Rewrite everything from the first of the lines below down through the line containing "Observed: 8.52 mm", substituting "present" for "current" and changing nothing else. Omit the pictures from your answer.
========
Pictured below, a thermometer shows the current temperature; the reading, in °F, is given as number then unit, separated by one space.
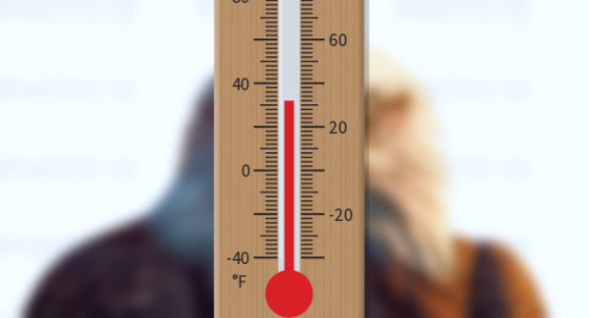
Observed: 32 °F
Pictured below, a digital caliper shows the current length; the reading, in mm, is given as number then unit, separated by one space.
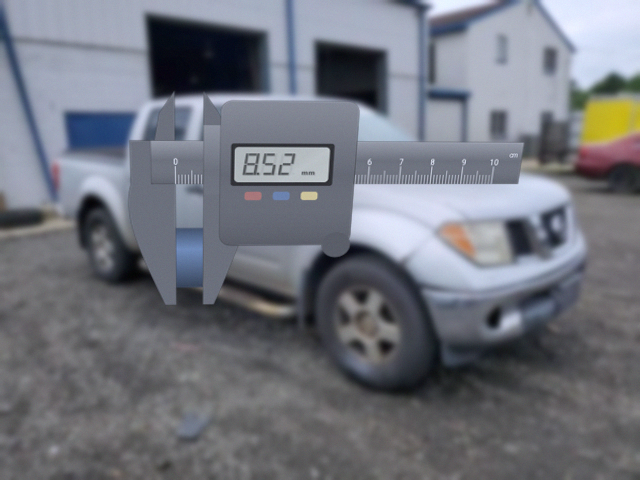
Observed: 8.52 mm
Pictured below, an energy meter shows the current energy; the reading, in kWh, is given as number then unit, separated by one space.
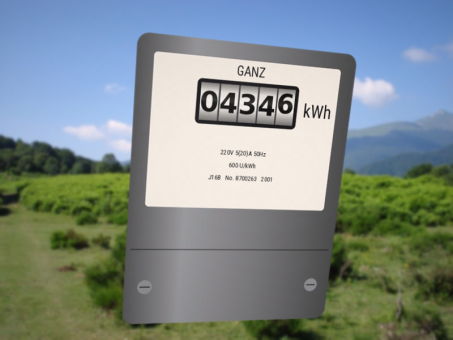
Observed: 4346 kWh
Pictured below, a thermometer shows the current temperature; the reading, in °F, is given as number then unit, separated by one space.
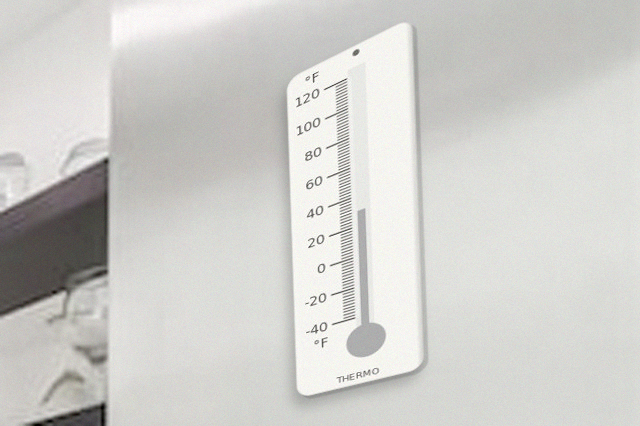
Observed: 30 °F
========
* [Answer to the problem]:
Pictured below, a thermometer shows the present temperature; the reading, in °F, is given as number then unit, separated by one space.
Observed: 32 °F
Pictured below, a digital caliper shows the present length; the reading, in mm, is given as number then unit, separated by one space.
Observed: 8.52 mm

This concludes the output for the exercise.